• [阅读节选]:
________________________

"Genetic dissection of the neurodevelopmental function of thyroid hormone in tyhe mouse cerebellum"Frederic Flamant 博士-2014.12.5
发布时间:2014-12-05 

"Genetic dissection of the neurodevelopmental function of thyroid hormone in tyhe mouse cerebellum"Frederic Flamant  博士-2014.12.5

时间:2014年12月5日 10:00

地点:脑功能基因组学教育部重点实验室一楼会议室

报告题目:Genetic dissection of the neurodevelopmental function of thyroid hormone in tyhe mouse cerebellum

报告人:Frederic Flamant  博士

主持人:周晓明 教授

 

报告人简介:

1986:  Ph.D. in molecular and cellular biology. University of Lyon.  Research topic: « Use of avian leukosis retrovirus as vector for transgenesis ».
1986-1988: Post-Doctoral fellow Scripps Clinic San Diego. California USA. Research topic: Regulation of transcription of murine leukemia retroviruses. In vitro synthesis of infectious genomes.

________________________

• [所给记录]:
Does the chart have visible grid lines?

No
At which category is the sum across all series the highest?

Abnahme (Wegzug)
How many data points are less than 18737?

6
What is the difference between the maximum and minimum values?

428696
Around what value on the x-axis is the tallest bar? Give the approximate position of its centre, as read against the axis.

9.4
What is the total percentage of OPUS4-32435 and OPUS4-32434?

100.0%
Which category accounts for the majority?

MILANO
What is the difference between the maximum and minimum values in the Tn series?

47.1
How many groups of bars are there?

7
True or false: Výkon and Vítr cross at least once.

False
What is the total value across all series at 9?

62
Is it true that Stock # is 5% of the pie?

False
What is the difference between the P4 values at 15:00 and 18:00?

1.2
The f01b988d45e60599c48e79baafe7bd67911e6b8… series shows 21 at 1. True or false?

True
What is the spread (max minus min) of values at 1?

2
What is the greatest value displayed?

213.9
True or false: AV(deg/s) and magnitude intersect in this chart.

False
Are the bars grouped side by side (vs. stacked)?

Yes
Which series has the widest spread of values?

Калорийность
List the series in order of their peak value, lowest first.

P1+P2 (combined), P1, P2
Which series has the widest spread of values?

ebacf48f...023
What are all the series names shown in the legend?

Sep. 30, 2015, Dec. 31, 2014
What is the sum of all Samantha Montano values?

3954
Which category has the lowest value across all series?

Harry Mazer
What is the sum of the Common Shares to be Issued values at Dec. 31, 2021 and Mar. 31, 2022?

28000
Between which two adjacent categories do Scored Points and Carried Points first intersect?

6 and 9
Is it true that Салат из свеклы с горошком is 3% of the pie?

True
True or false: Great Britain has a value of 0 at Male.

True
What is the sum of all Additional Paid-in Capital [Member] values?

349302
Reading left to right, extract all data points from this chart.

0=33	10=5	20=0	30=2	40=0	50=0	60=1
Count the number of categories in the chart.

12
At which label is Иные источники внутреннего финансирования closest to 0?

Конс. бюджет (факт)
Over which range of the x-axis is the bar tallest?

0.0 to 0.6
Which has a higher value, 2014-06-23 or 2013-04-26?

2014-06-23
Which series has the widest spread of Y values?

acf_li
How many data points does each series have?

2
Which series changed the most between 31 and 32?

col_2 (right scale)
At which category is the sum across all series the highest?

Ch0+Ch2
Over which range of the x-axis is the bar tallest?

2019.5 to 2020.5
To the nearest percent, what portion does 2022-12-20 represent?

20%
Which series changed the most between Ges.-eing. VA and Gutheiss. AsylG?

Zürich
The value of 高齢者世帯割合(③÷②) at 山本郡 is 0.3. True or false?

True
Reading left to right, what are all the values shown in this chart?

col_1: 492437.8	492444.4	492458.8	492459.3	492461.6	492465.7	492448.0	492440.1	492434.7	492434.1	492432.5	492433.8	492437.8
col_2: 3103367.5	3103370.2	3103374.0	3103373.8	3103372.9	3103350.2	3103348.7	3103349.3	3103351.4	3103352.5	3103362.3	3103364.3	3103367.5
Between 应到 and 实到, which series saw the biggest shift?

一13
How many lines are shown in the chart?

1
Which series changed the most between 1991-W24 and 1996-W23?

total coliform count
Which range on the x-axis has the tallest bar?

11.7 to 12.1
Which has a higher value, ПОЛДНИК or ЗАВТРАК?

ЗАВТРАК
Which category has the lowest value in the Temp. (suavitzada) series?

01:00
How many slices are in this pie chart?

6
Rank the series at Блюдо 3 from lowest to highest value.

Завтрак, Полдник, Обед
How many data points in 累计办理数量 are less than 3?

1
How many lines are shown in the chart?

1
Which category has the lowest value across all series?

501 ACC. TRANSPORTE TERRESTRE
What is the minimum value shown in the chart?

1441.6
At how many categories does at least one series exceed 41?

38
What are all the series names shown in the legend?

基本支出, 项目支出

________________________

• [工作事项 1]:
根据这则报告通知,本场报告由谁主持?
• [工作事项 2]:
把这则报告通知中的一段重新写出:从含有“地点:脑功能基因组学教育部重点实验室一楼会议室”的那一行开始,到“of infectious genomes.”之后结束,并将其中的“会议室”替换为“报告厅”。

• [作答区 1]:
周晓明教授。

• [作答区 2]:
地点:脑功能基因组学教育部重点实验室一楼报告厅

报告题目:Genetic dissection of the neurodevelopmental function of thyroid hormone in tyhe mouse cerebellum

报告人:Frederic Flamant  博士

主持人:周晓明 教授

 

报告人简介:

1986:  Ph.D. in molecular and cellular biology. University of Lyon.  Research topic: « Use of avian leukosis retrovirus as vector for transgenesis ».
1986-1988: Post-Doctoral fellow Scripps Clinic San Diego. California USA. Research topic: Regulation of transcription of murine leukemia retroviruses. In vitro synthesis of infectious genomes.